Immerhin ist die Zinszusatzreserve auch 2017 weiter um "mindestens 16 Milliarden Euro" angestiegen. Insgesamt hat die Branche inzwischen rund 60 Milliarden Euro zurückgestellt. Auch für 2018 wird mit einem weiteren Anstieg gerechnet.

In Sachen Rentenpolitik fordert der GDV sicher zu Recht mehr Verlässlichkeit. Aus der angebrachten Kritik spricht natürlich das gesunde Eigeninteresse der Assekuranz. Dass "Haltegrenzen" für Beitrag und Mindestniveau der Rente sowie die Überfrachtung der gesetzlichen Rente mit immer neuen Aufgaben (vermutlich trügerische) Erwartungen wecken (und damit bei vielen Menschen gerade nicht die Vorsorgebereitschaft fördern), ist aber eine Wahrheit, die sich in 20 oder 30 Jahren bemerkbar machen wird - wenn es zu spät ist, heutige Fehlentscheidungen oder eben auch nicht getroffene Vorsorgeentscheidungen zu korrigieren. Die Forderung, lieber die zweite und dritte Säule der Altersvorsorge zu stärken, ist insofern mehr als nur Lobbyarbeit.

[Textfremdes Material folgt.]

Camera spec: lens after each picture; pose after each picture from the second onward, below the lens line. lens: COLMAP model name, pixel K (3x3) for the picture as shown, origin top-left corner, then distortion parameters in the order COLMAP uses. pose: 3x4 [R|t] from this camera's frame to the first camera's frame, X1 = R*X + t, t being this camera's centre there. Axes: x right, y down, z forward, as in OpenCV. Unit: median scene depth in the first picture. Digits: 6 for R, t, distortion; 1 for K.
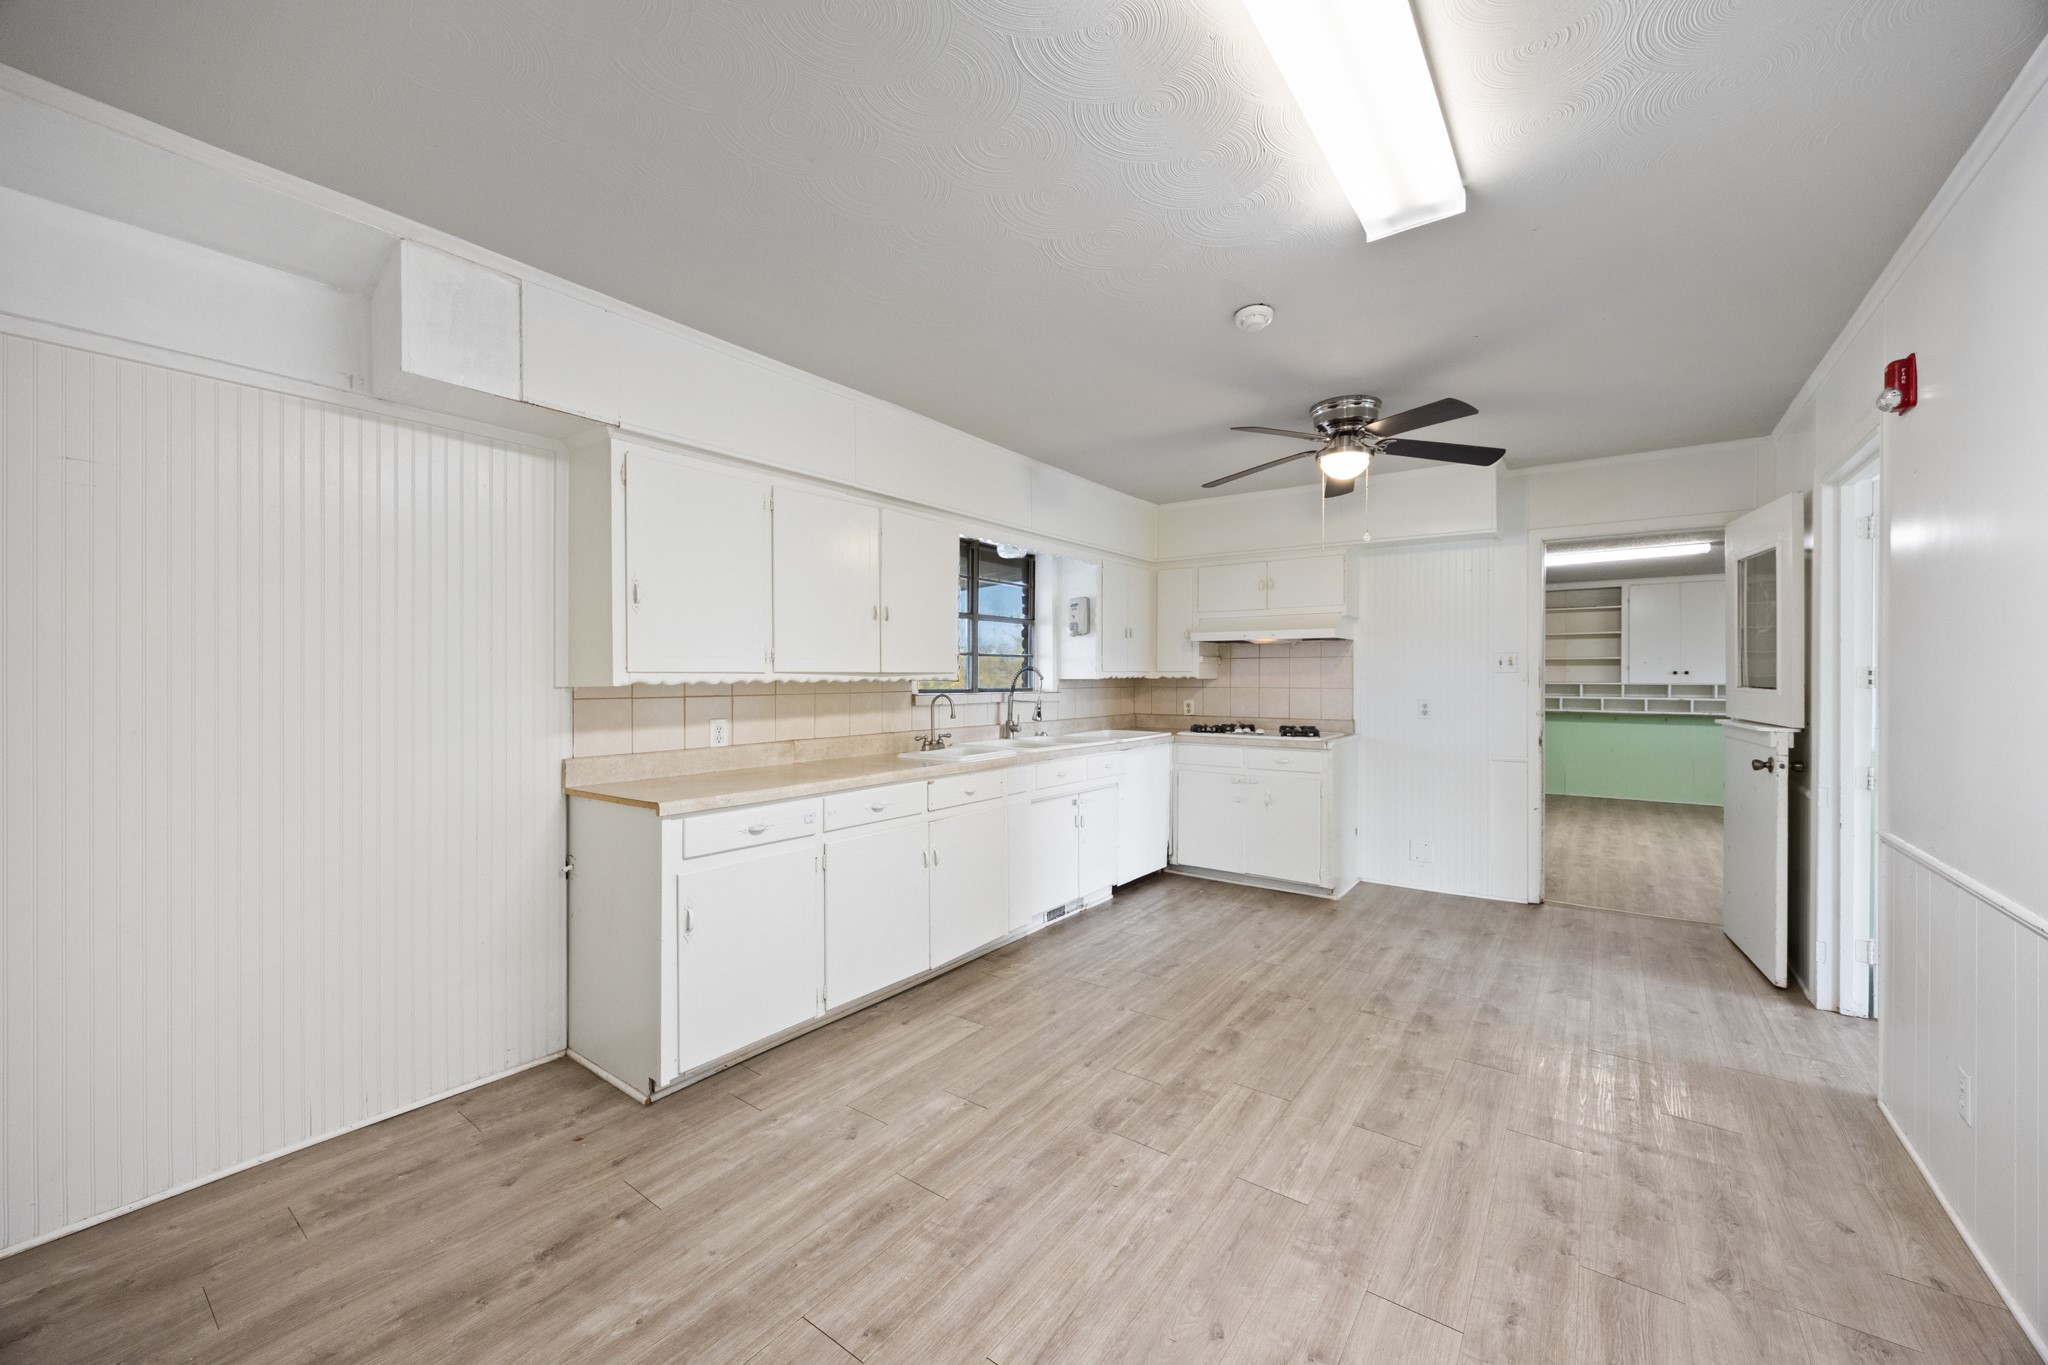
lens RADIAL K [[796.2, 0, 1001.4], [0, 796.2, 682.7], [0, 0, 1]] dist [-0.000176, 0.000088]
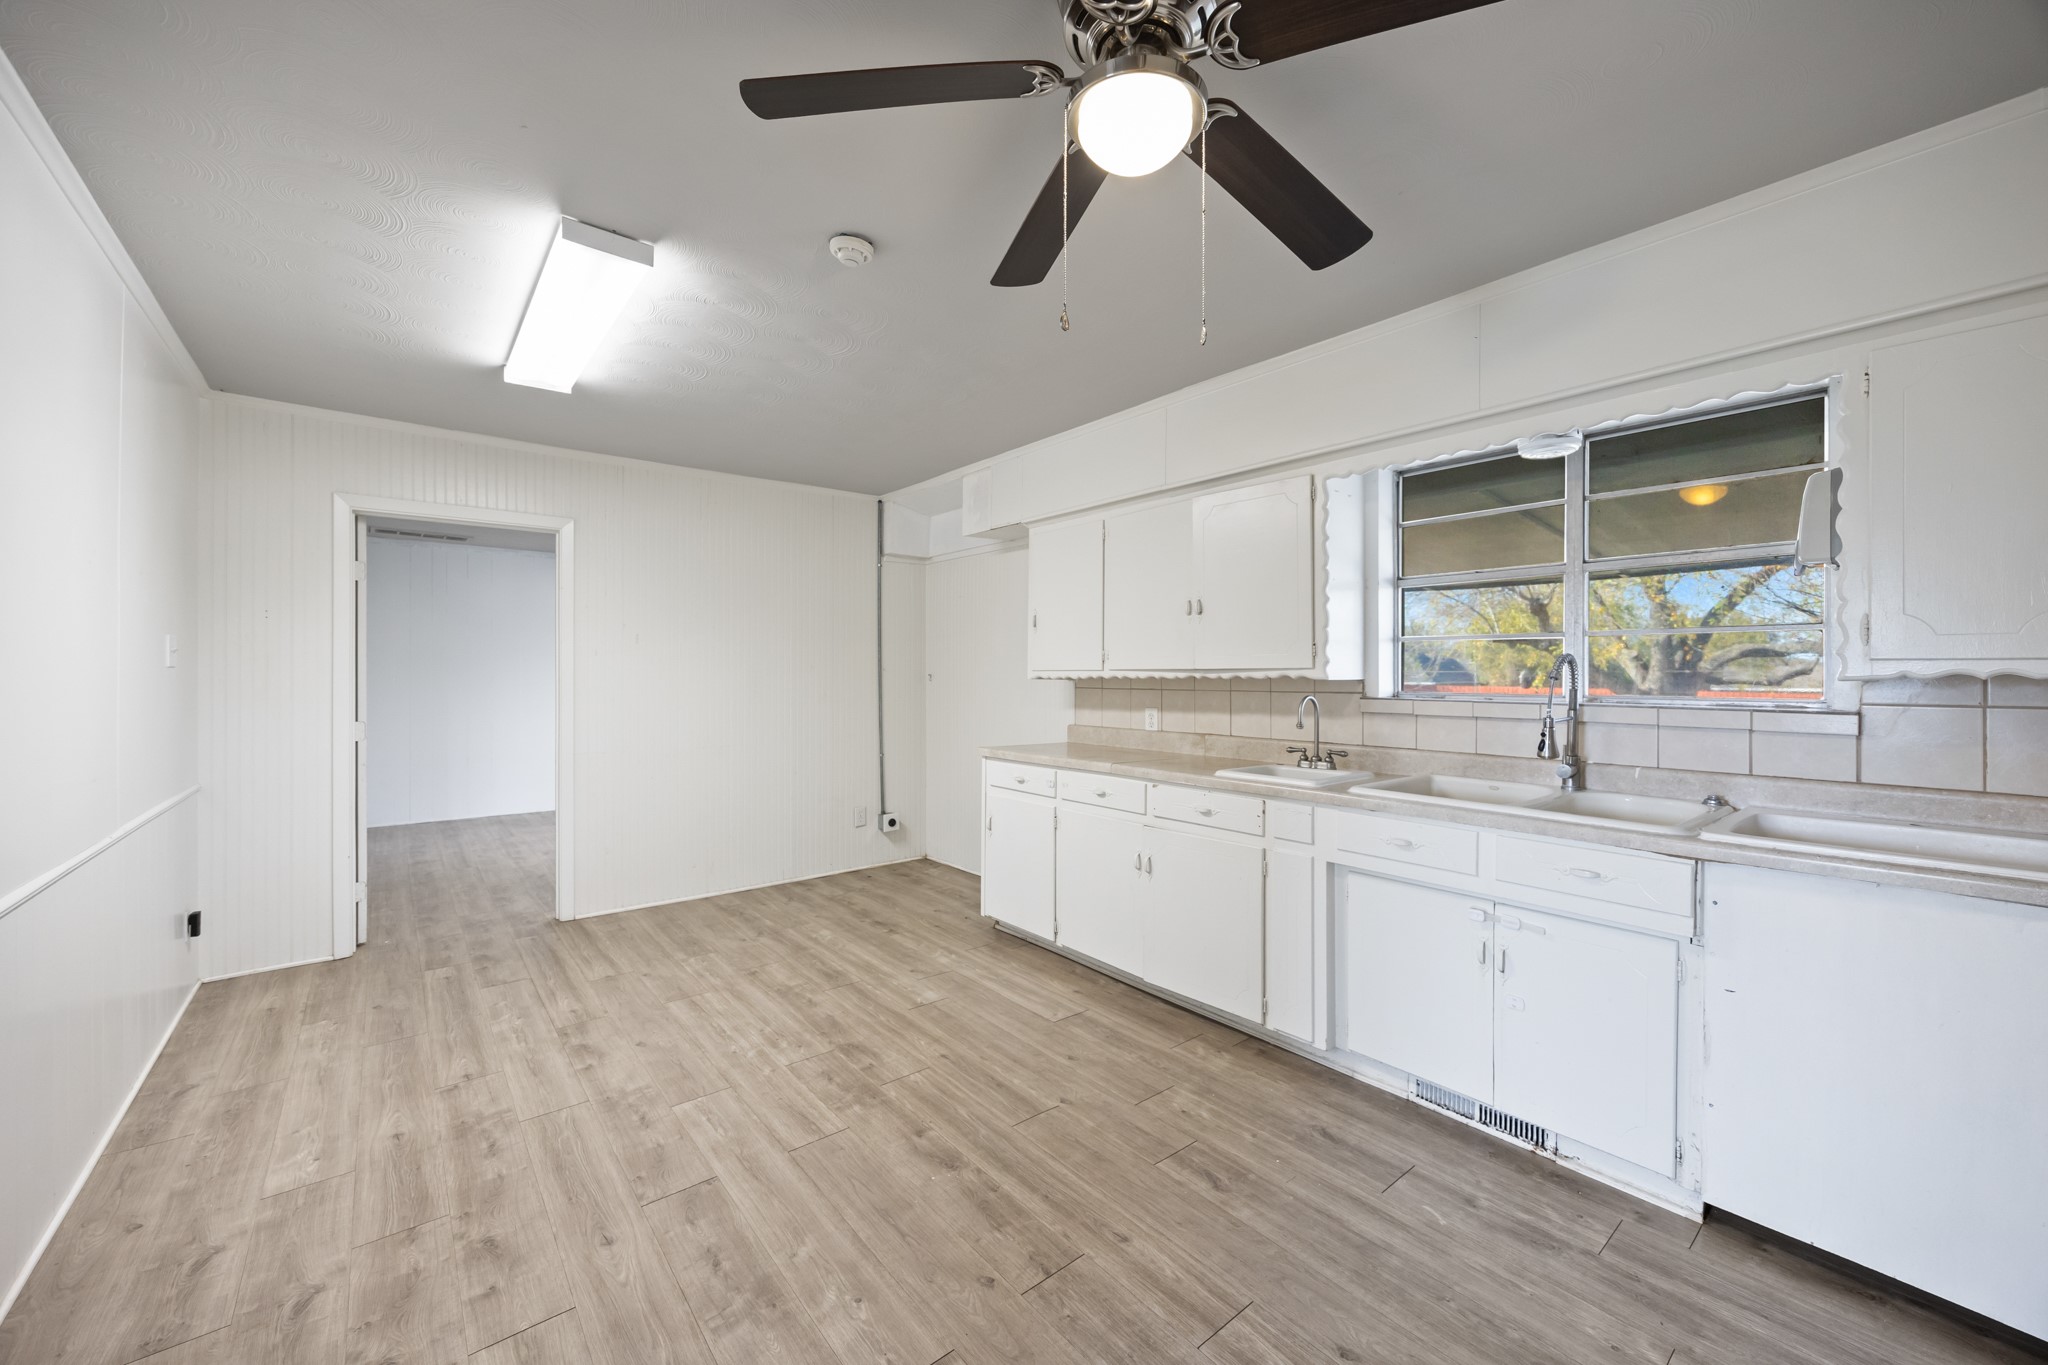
lens RADIAL K [[763.3, 0, 1024.1], [0, 763.3, 676.0], [0, 0, 1]] dist [-0.000380, -0.000516]
pose [[-0.224249, 0.002117, -0.974530, 0.942022], [-0.007494, 0.999964, 0.003897, -0.007786], [0.974503, 0.008177, -0.224225, 1.200152]]
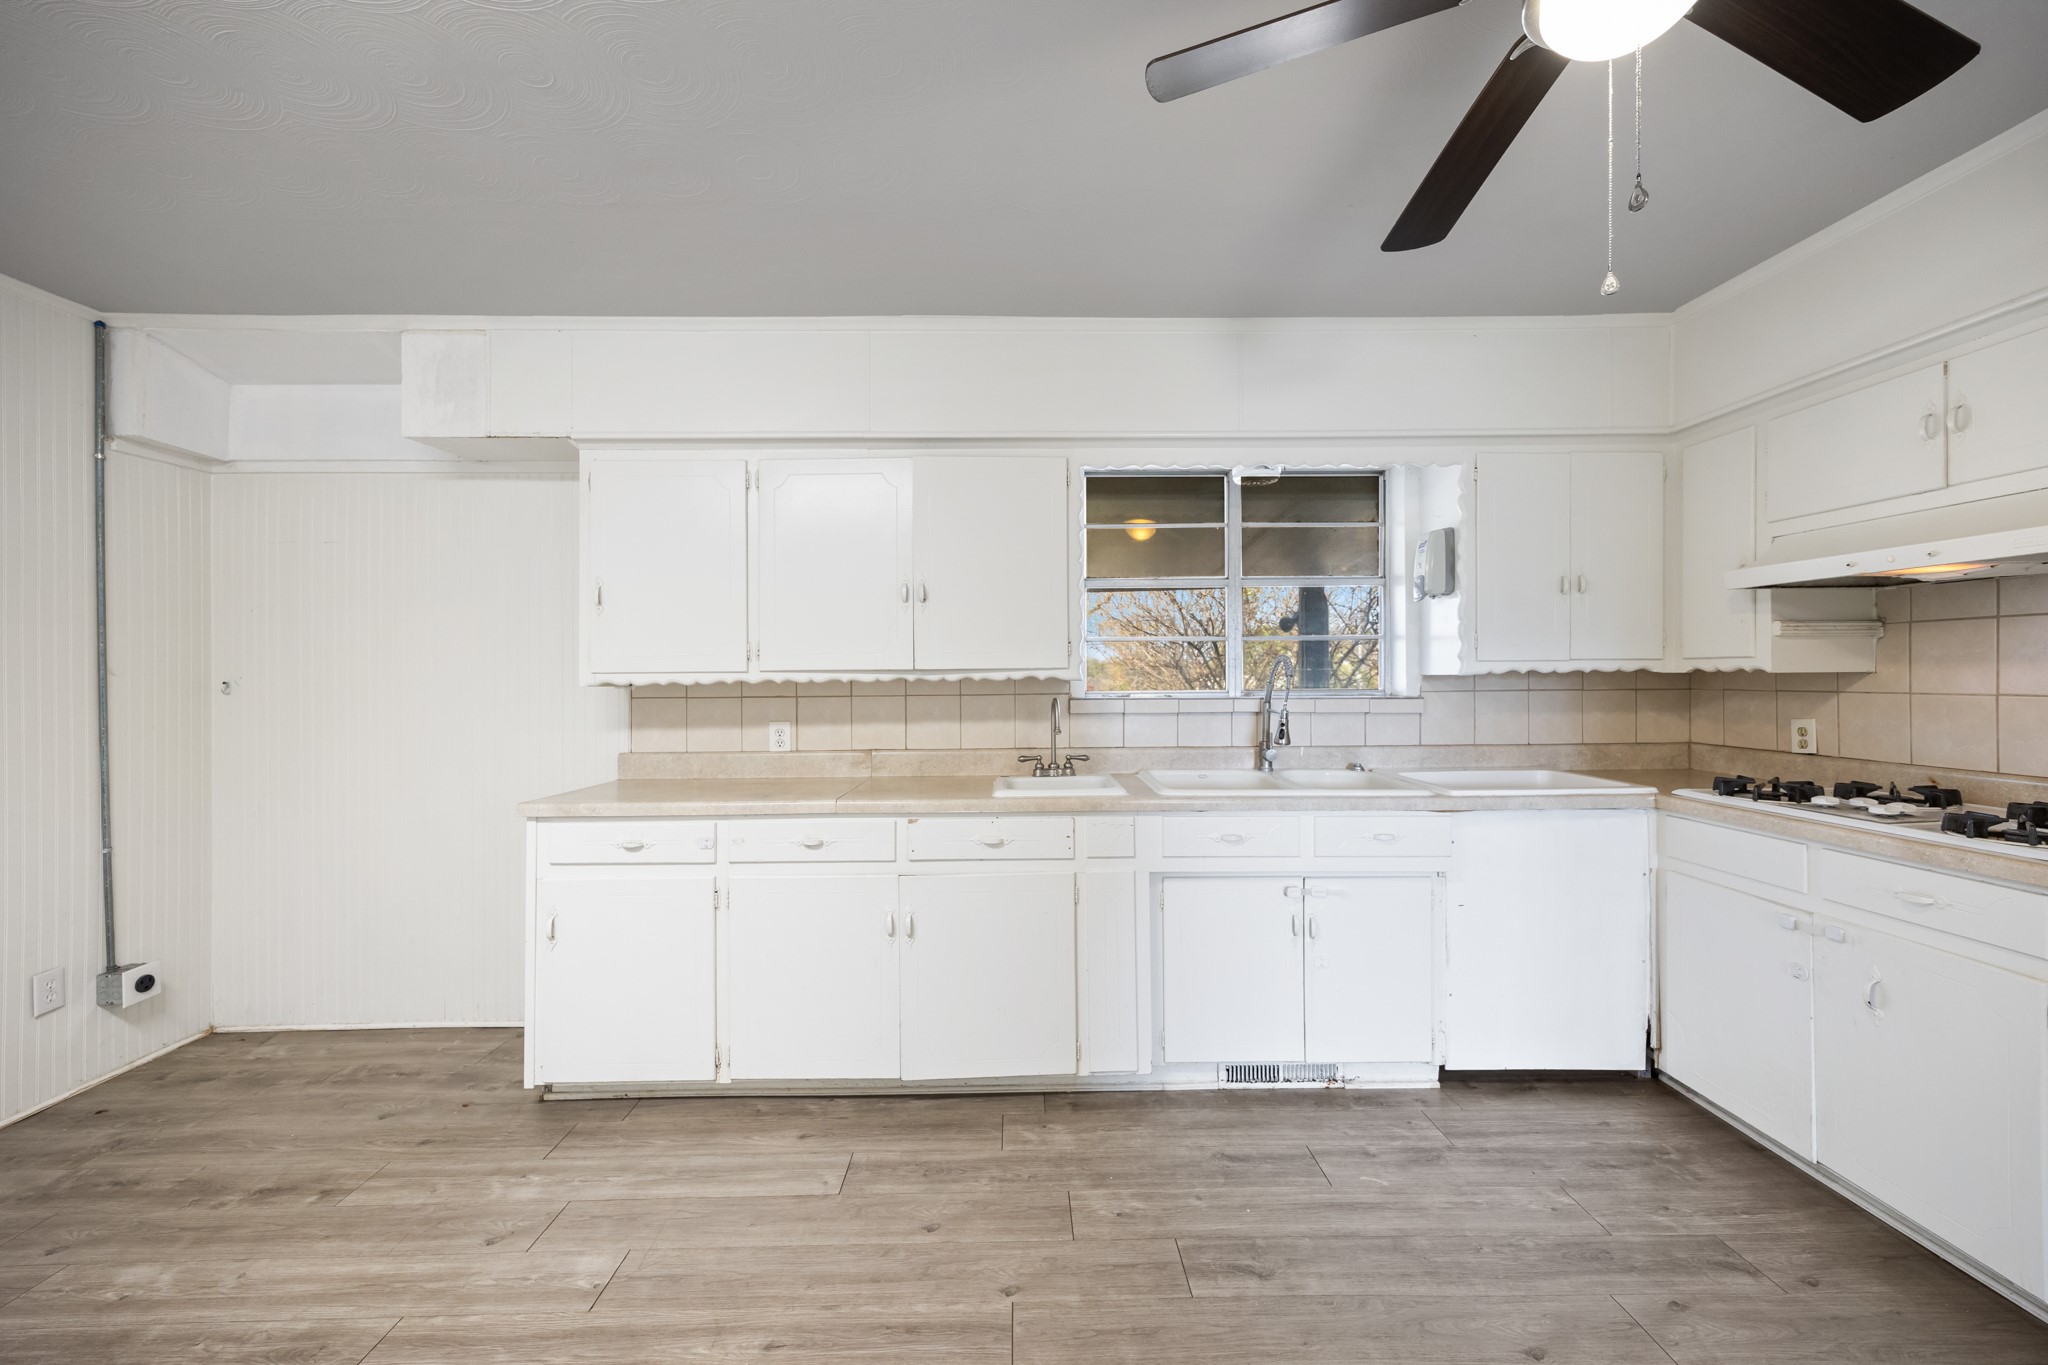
lens RADIAL K [[808.4, 0, 1012.5], [0, 808.4, 673.2], [0, 0, 1]] dist [0.007399, -0.000596]
pose [[0.614112, -0.004301, -0.789207, 0.626971], [0.002322, 0.999991, -0.003643, -0.007509], [0.789215, 0.000404, 0.614116, 0.708782]]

Das Betriebsrentenstärkungsgesetz sieht der Verband dabei nur in Teilen als richtigen Schritt. Nach Ansicht der Assekuranz wird es auch hier darauf ankommen, den Kunden bei den neuen Angeboten Sicherheiten anzubieten, obwohl von garantierten Mindestleistungen ausdrücklich abgesehen wird. Bis es entsprechende tarifliche Lösungen in der bAV geben wird, so die eher skeptische Erwartung, wird es noch eine längere Zeit dauern.

Zu Konzepten in Sachen "Standardprodukt" à la Deutschland-Rente merkt Weiler an: "Der Staat kann nicht gleichzeitig Aufseher und Konkurrent sein." Außerdem solle vielleicht zunächst das Vereinfachungspotenzial bei der Riester-Rente genutzt werden, ehe ein neues Produkt auf den Vorsorgemarkt geworfen werde.